Plusieurs théories ont émergé concernant l’origine potentielle du ou des félins sur la lande. Une idée notable pointe vers Mary Chipperfield, qui dirigeait un cirque et un zoo privé près de Plymouth dans les années 1970. On spécule qu’elle aurait pu relâcher certains de ses animaux. Compte tenu des condamnations présumées de Chipperfield pour cruauté envers les animaux, l’idée qu’elle ait relâché des animaux de manière irresponsable, peut-être pour s’en débarrasser, ne semble pas totalement invraisemblable. Une autre théorie suggérait qu’une meute de pumas s’était échappée du zoo de Dartmouth, bien que cela n’ait jamais été étayé. Le mystère persiste, devenant un récit moderne un peu comme l’épopée du poème de Gawain et le Chevalier Vert, transmis et débattu.

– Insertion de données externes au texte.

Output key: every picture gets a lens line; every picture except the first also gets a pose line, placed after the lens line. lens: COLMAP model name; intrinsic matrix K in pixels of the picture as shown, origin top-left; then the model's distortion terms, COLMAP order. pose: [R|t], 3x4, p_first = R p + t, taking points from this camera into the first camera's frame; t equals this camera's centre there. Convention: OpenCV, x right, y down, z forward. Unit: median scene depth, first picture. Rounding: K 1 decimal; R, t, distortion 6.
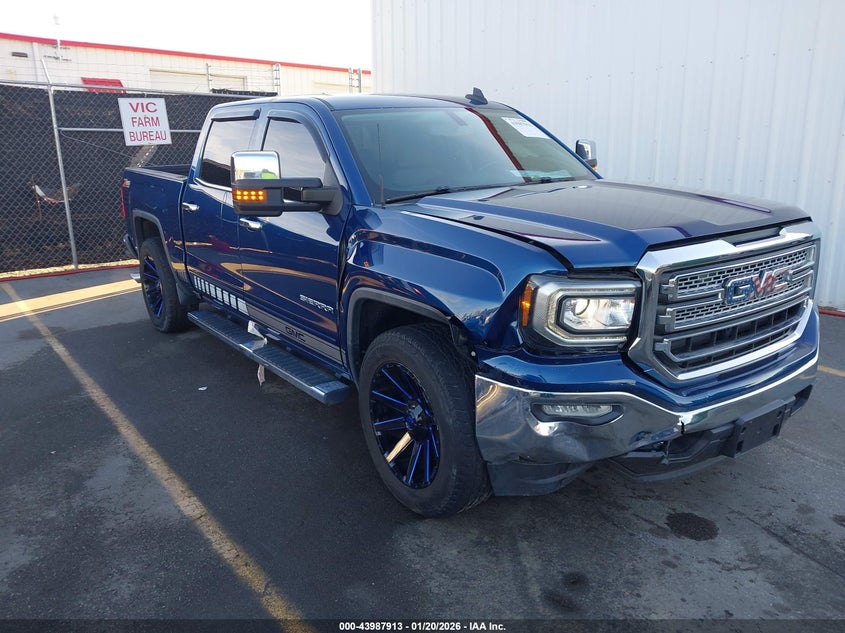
lens RADIAL K [[677.1, 0, 422.5], [0, 677.1, 316.5], [0, 0, 1]] dist [-0.009265, -0.012566]
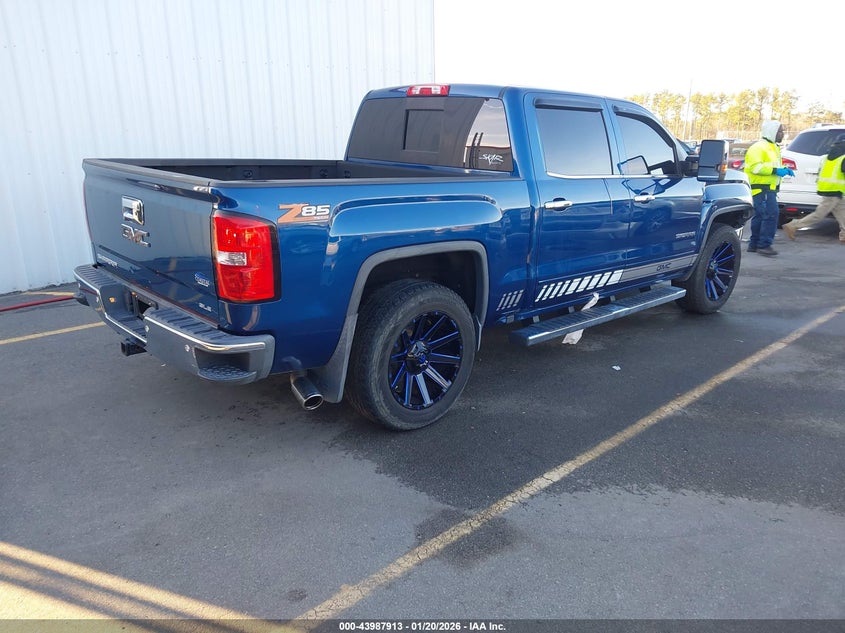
lens RADIAL K [[677.1, 0, 422.5], [0, 677.1, 316.5], [0, 0, 1]] dist [-0.009265, -0.012566]
pose [[-0.115586, -0.280478, 0.952876, -0.582595], [0.225541, 0.926838, 0.300172, -0.160943], [-0.967353, 0.249608, -0.043870, 0.604723]]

Conclusion : La Bête de Bodmin Moor dans le folklore moderne
Un fait indéniable demeure : les nombreuses observations de grands félins à Bodmin Moor, en particulier celles signalées dans les années 1980 et 1990, n’ont jamais été définitivement expliquées par les enquêtes officielles. Les rapports persistants donnent un certain sens de Gawain à la persistance des phénomènes inexpliqués dans le folklore. « La Bête de Bodmin Moor » continue de refaire surface dans les nouvelles et les discussions locales, une histoire qui ne montre aucun signe de s’estomper. Elle s’est fermement établie comme un élément permanent du folklore cornique moderne et de la cryptozoologie. Pour quelqu’un initialement sceptique, revisiter ce récit à travers les rapports de journaux historiques et écouter les témoignages de ceux qui affirmaient avoir vu quelque chose a été à la fois instructif et surprenant. Cela met en lumière un élément crucial : la sincérité des témoins. Il est hautement improbable que les habitants stoïques et pragmatiques de Bodmin Moor, en particulier les agriculteurs aux prises avec des pertes de bétail, auraient attiré une attention médiatique intense et souvent moqueuse sans une cause réelle et inexpliquée. Bien que la probabilité qu’une telle créature survive aujourd’hui sur la lande soit mince, les preuves suggèrent que dans les années 1990, quelque chose de vraiment inhabituel se produisait, quelque chose qui a convaincu ces résidents terre-à-terre de la lande qu’ils avaient rencontré une réalité qui a défié les explications faciles. La légende de la Bête de Bodmin Moor, née de ces rencontres inexpliquées, continue de captiver et de mystifier.